Rafe took in a sharp breath. Once shattered or cut off from a vein, quartz ceased to hold light. “It won’t come to that, sir. I’ll find the quartz cavern—Tower of Light or not—and we’ll secure it for Oakhaven. We need that food.”
How to explain it to his uncle? He was a Grenfeld, yes, but he’d lived most of his life away from the family agri-caves. Leo had forgotten that all life rested in the fecundity of the caves, in the heat of the gestating earth, the light from the huge lamps and most of all, in the snaking veins and upthrust pillars of quartz.

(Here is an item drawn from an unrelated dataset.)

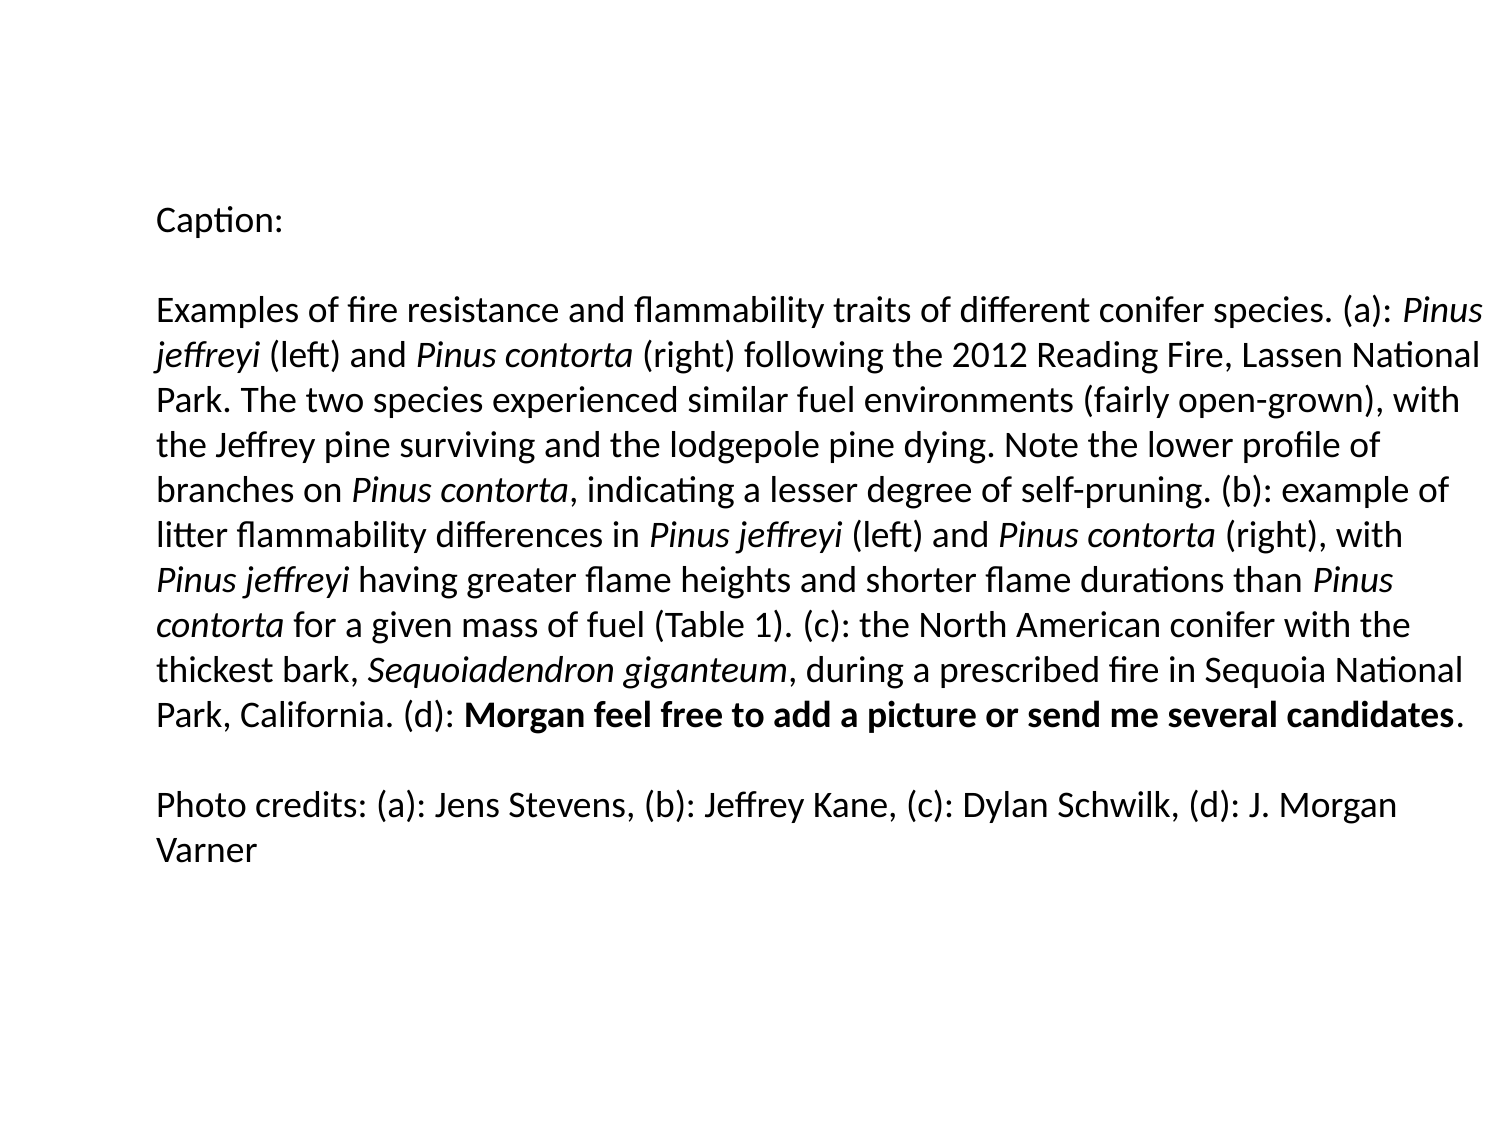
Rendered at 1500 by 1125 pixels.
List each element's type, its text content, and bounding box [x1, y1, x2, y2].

Leo smiled, briefly. “And you’ll go out in the Barrens like this, swaying on your feet? You’re not recovered from the drug Rocquespur’s witch gave you. No, I need you for another task. You’re the only one who can identify this Isabella woman. I need you to link her to Rocquespur, so we can prove to the Assembly that the Marquis’ been acting in Blackstone without official permission. And go back to your investigations of illicit trade between Blackstone and Rocquespur’s coterie. That was a better use of your time than the debacle in Blackstone. We might’ve had the rope around Rocquespur’s neck by now, if I hadn’t sent you off on that mission.” He tapped his desk for emphasis.